Hemming is nothing but to fold the metal back on
itself. In Sheet Metal hems are used to create folds in sheet metal in order to stiffen edges and create an edge safe to touch. Hems are most often used to remove a sharp untreated edge and make it safe for handling. Hems are commonly used to hide imperfections and provide a generally safer edge to handle. A combination of two hems can create strong, tight joints with little or minimal fastening. Hems can even be used to strategically double the thickness of metal in areas of a part which may require extra support. It is recommended that:
For tear drop hems, the inside diameter should be
equal to the material thickness.
For open hem the bend will lose its roundness when the inside diameter is greater than the sheet metal thickness.
For bends, the minimum distance between the inside edge of the bend and the outside of the hem should be 5 times material thickness plus bend radius plus hem radius.
Holes & Slots: Dimensions
Keep hole and slot diameters at least as large as material thickness. Higher strength materials require larger diameters.
Holes and slots may become deformed when placed near a bend. The minimum distance they should be placed from a bend depends on the material thickness, the bend radius, and their diameter. Be sure to place holes away from bends at a distance of at least 2.5 times the material’s thickness plus the bend radius. Slots should be placed 4 times the material’s thickness plus the bend radius away from the bend. Be sure to place holes and slots at least 2 times the material’s thickness away from an edge to avoid a “bulging” effect. Holes should be placed at least 6 times the material’s thickness apart.
Notches & Tabs Feature
Notches must be at least the material’s thickness, whichever is greater, and can be no longer than 5 times its width. Tabs must be at least twice times the material’s thickness or 3.2mm, whichever is greater, and can be no longer than 5 times its width.
Notching is a shearing operation that removes a section from the outer edge of the metal strip or part. In case, distance between the notches to bend is very small then distortion of sheet metal may take place. To avoid such condition
notch should be placed at appropriate distance from bend with respect to sheet thickness. Notching is a low-cost process, particularly for its low tooling costs with a small range of standard punches.
Notches must be at least 3.175mm away from each other.

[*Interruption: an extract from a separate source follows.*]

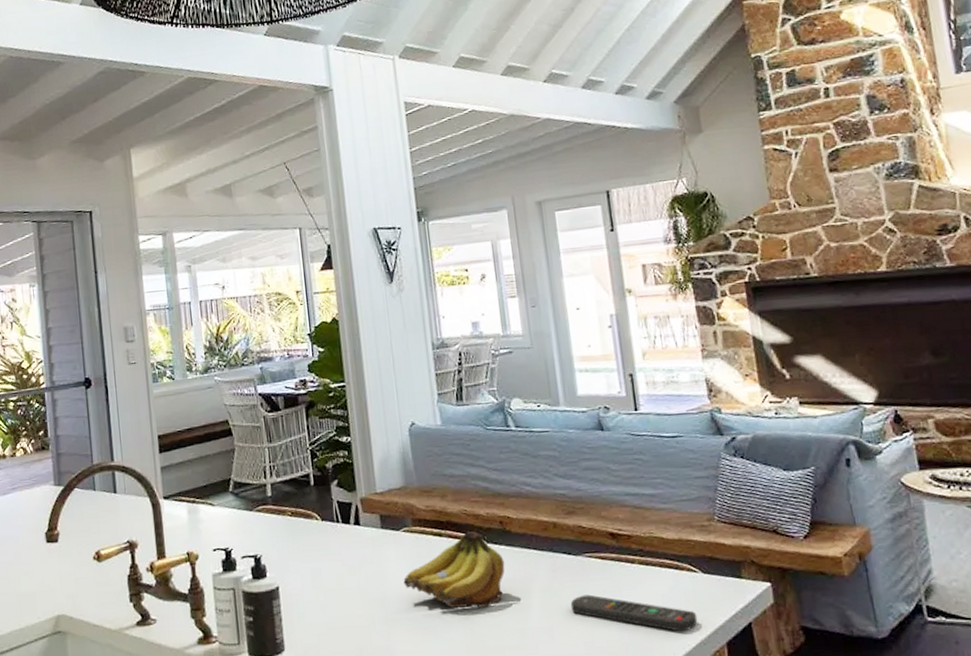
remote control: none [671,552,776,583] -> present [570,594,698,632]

For bends, notches must be at least 3 times the material’s thickness plus the bend radius. Tabs must have a minimum distance from each other of 1mm or the material’s thickness, whichever is greater.

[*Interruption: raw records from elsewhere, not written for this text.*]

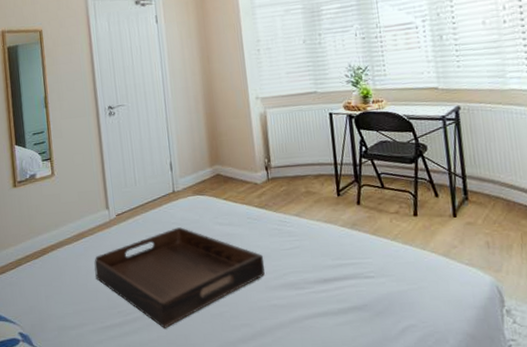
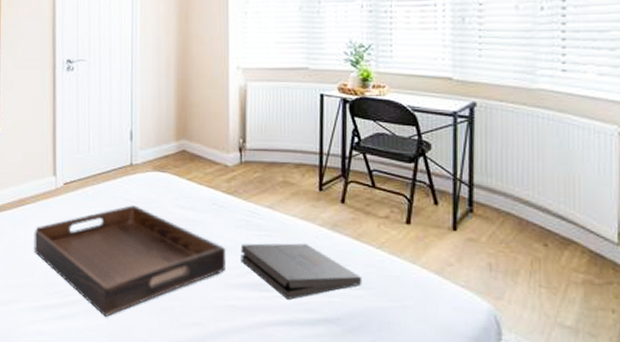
pizza box: none [276,243,383,294] -> present [240,243,362,300]

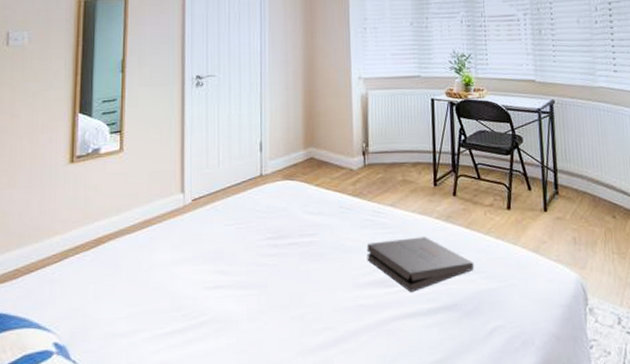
serving tray: present [34,205,227,317] -> none [159,215,354,334]

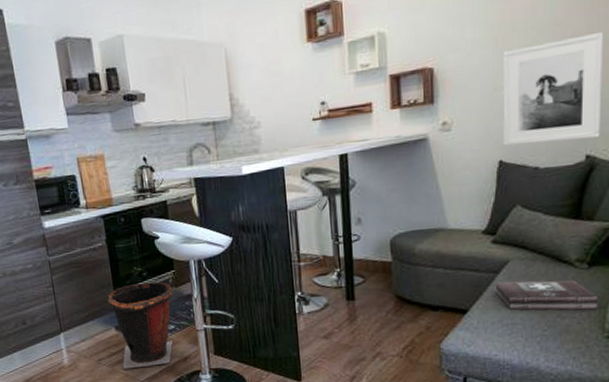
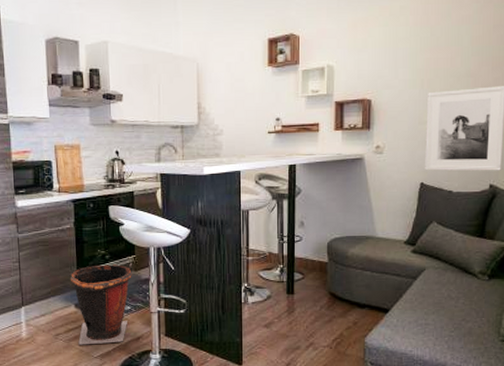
first aid kit: present [495,280,598,310] -> none [412,286,496,316]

Recommendations for Notch Feature:
Notch width should not be narrower than 1.5 * t.
Length of notches can be up to 5 * t. Recommended corner radius for notches should be 0.5 * t.
Notches must be at least the material’s thickness or 0.04”, whichever is greater, and can be no longer than 5 times its width. Tabs must be at least 2 times the material’s thickness or 0.126”, whichever is greater, and can be no longer than 5 times its width.
Filleting or rounding the corners of sheetmetal is done in
order to provide a smooth finish. Fillets remove sharp
corners making them easier to handle and preventing cuts and scratches.
A fillet is usually designed to be ½ the material’s thickness and filleting makes parts more cost-effective.
Relief cuts help parts fall closer to design intent to avoid “overhangs” and tearing at bends. Overhangs become more prominent for thicker parts with a smaller bend radius, and may even be as large as ½ the material’s thickness. Tearing may occur when bends are made close to an edge.
Relief cuts for bends must be at least one material’s thickness in width, and must be longer than the bend radius.